The emerging trend narrowing the definition of an ATDS follows in the wake the D.C. Circuit’s 2018 decision rejecting the Federal Communications Commission’s broad definition of an ATDS. [10] The FCC issued notices in May and October 2018 inviting public comment concerning the interpretation of an ATDS but has yet to issue a revised definition.

CONCLUSION

The Seventh Circuit’s decision that a system which places calls using an existing database of numbers does not qualify as an ATDS will be of assistance to businesses operating within the Seventh Circuit in defending against TCPA lawsuits.
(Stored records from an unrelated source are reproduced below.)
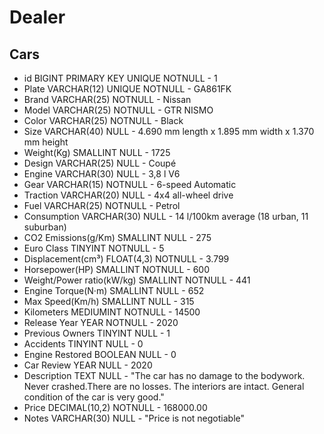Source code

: # Dealer

## Cars

- id                            BIGINT          PRIMARY KEY UNIQUE NOTNULL      - 1
- Plate                         VARCHAR(12)     UNIQUE NOTNULL                  - GA861FK
- Brand                         VARCHAR(25)     NOTNULL                         - Nissan
- Model                         VARCHAR(25)     NOTNULL                         - GTR NISMO
- Color                         VARCHAR(25)     NOTNULL                         - Black
- Size                          VARCHAR(40)     NULL                            - 4.690 mm length x 1.895 mm width x 1.370 mm height
- Weight(Kg)                    SMALLINT        NULL                            - 1725                    
- Design                        VARCHAR(25)     NULL                            - Coupé 
- Engine                        VARCHAR(30)     NULL                            - 3,8 l V6
- Gear                          VARCHAR(15)     NOTNULL                         - 6-speed Automatic
- Traction                      VARCHAR(20)     NULL                            - 4x4 all-wheel drive
- Fuel                          VARCHAR(25)     NOTNULL                         - Petrol
- Consumption                   VARCHAR(30)     NULL                            - 14 l/100km average (18 urban, 11 suburban)
- CO2 Emissions(g/Km)           SMALLINT        NULL                            - 275
- Euro Class                    TINYINT         NOTNULL                         - 5                 
- Displacement(cm³)             FLOAT(4,3)      NOTNULL                         - 3.799
- Horsepower(HP)                SMALLINT        NOTNULL                         - 600
- Weight/Power ratio(kW/kg)     SMALLINT        NOTNULL                         - 441
- Engine Torque(N·m)            SMALLINT        NULL                            - 652
- Max Speed(Km/h)               SMALLINT        NULL                            - 315
- Kilometers                    MEDIUMINT       NOTNULL                         - 14500
- Release Year                  YEAR            NOTNULL                         - 2020
- Previous Owners               TINYINT         NULL                            - 1
- Accidents                     TINYINT         NULL                            - 0
- Engine Restored               BOOLEAN         NULL                            - 0
- Car Review                    YEAR            NULL                            - 2020
- Description                   TEXT            NULL                            - "The car has no damage to the bodywork. 
                                                                                   Never crashed.There are no losses.
                                                                                   The interiors are intact.
                                                                                   General condition of the car is very good."
- Price                         DECIMAL(10,2)   NOTNULL                         - 168000.00
- Notes                         VARCHAR(30)     NULL                            - "Price is not negotiable"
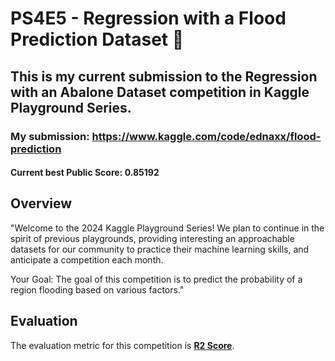 # PS4E5 - Regression with a Flood Prediction Dataset 🌊

## This is my current submission to the Regression with an Abalone Dataset competition in Kaggle Playground Series.

### My submission: https://www.kaggle.com/code/ednaxx/flood-prediction

#### Current best Public Score: **0.85192**

## Overview

"Welcome to the 2024 Kaggle Playground Series! We plan to continue in the spirit of previous playgrounds, providing interesting an approachable datasets for our community to practice their machine learning skills, and anticipate a competition each month.

Your Goal: The goal of this competition is to predict the probability of a region flooding based on various factors."

## Evaluation

The evaluation metric for this competition is [**R2 Score**](https://scikit-learn.org/stable/modules/generated/sklearn.metrics.r2_score.html).
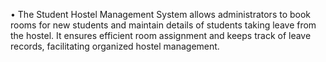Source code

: •	The Student Hostel Management System allows administrators to book rooms for new students and maintain details of students taking leave from the hostel. It ensures efficient room assignment and keeps track of leave records, facilitating organized hostel management.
And the split between the Third, Seventh, and Eleventh Circuits, on the one hand, and the Ninth Circuit, on the other, may eventually spur the Supreme Court to provide its own interpretation of the definition of ATDS.

NOTES

[1] — F.3d —, 2020 WL 808270, at *1 (7th Cir. Feb. 19, 2020).

[2] Melito v. Experian Mktg. Sols., Inc., 923 F.3d 85, 92-93 (2d Cir.); Van Patten v. Vertical Fitness Grp., LLC, 847 F.3d 1037, 1042-43 (9th Cir. 2017).

[3] Gadelhak, 2020 WL 808270, at *3.

[4] 47 U.S.C. § 227(a)(1).

[5] Gadelhak, 2020 WL 808270, at *4-5.

[6] Id. at *4.

[7] See Marks v. Crunch San Diego, LLC, 904 F.3d 1041, 1050 (9th Cir. 2018), cert. dismissed, 139 S. Ct. 1289, 203 L. Ed. 2d 300 (2019).

[8] See id.Gadelhak, 2020 WL 808270, at *5-6. The Ninth Circuit was recently asked to reconsider the Marks decision to bring its interpretation of an ATDS under the TCPA into accord with the Third, Seventh, and Eleventh Circuits. See Lamkin v. Portfolio Recovery Assocs., No. 19-16947 (9th Cir.).

[9] Gadelhak, 2020 WL 808270, at *6.

[10] ACA Int’l v. FCC, 885 F.3d 687, 695 (D.C. Cir. 2018).